Americans already seem willing to go outside the U.S. to get the procedure. Valery Zukin, director of the Nadiya Clinic in Ukraine, which is doing mitochondrial replacement for infertility, said he has several U.S. patients looking to get pregnant. His staff has delivered seven babies as a result of the technique, and there are currently three ongoing pregnancies, though none in U.S. patients yet, he said. The clinic has received approval from the government in Ukraine for the procedure but is not registered in any database as a clinical trial.
Nuno Costa-Borges, director of Embryotools, a Spanish company collaborating with the Greek team, said the Athens clinic, the Institute of Life, has been contacted by U.S. parents hoping to use the technique.
Dr. Paula Amato, a physician and embryologist in Mitalipov’s lab, said in a recent interview that, because of the regulatory environment in the U.S., the group is planning to do a clinical trial for mitochondrial replacement therapy in Asia. She declined to give further details, saying the study is still in the planning stages.
“Believe me, we’d much rather do those trials here,” she said.
Many opposed to moving forward with using the technique for avoiding mitochondrial disease say there’s not enough evidence yet to show that it is safe. One potential side effect is that some mitochondrial DNA from the mother could carry over, replicate, and cause disease to reemerge. Clinical trials would need to follow children for a long period of time, possibly until age 18.
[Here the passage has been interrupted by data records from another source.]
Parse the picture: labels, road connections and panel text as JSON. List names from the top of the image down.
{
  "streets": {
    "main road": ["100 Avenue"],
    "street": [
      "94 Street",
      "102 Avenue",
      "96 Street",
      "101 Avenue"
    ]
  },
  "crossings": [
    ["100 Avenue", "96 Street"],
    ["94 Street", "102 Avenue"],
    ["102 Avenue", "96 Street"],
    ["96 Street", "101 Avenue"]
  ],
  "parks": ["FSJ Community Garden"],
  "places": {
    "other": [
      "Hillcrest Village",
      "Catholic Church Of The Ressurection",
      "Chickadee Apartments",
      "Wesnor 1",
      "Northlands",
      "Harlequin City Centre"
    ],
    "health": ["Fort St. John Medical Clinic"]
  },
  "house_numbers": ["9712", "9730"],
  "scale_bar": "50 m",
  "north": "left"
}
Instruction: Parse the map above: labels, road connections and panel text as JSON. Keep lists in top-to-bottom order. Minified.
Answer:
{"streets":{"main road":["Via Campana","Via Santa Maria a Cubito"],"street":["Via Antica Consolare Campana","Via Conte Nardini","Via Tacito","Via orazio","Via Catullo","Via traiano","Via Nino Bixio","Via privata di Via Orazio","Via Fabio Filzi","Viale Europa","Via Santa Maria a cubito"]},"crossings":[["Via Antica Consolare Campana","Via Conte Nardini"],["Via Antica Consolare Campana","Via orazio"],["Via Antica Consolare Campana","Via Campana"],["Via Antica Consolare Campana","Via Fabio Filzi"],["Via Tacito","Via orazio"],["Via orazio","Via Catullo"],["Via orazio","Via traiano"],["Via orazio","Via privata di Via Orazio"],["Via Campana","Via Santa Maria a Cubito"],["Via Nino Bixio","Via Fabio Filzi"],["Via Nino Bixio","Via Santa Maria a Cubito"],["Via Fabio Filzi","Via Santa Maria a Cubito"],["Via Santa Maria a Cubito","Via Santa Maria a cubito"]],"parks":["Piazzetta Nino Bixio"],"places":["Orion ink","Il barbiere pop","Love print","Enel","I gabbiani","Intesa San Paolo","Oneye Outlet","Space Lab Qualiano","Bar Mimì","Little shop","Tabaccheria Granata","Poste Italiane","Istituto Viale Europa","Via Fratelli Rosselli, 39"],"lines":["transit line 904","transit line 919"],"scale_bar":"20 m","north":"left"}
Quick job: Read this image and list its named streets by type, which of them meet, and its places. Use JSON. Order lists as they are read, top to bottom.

Others argue that mitochondrial replacement is not a true “therapy” because it does not treat a person. Some maintain that the term “mitochondrial replacement” is itself misleading because what’s being transferred is the nucleus. The technique is in fact similar to the one used to clone Dolly the sheep. In animal cloning, a mature somatic cell, such as a skin cell, is taken from an animal and transferred into an egg that has had its nucleus removed.
“It is a type of cloning,” said David Prentice, vice president and research director of the Virginia-based Charlotte Lozier Institute, an anti-abortion group that has advised members of Congress about mitochondrial replacement therapy. “It’s a nuclear genome transfer that’s being done.”
But many families dealing with mitochondrial disease don’t see it that way.
“I think personhood does start at the embryo level,” said Lori Martin. “When you know you’re bringing a person into the world who has a disease that could be fixed before they’re born, I don’t know why we wouldn’t try to help that person.”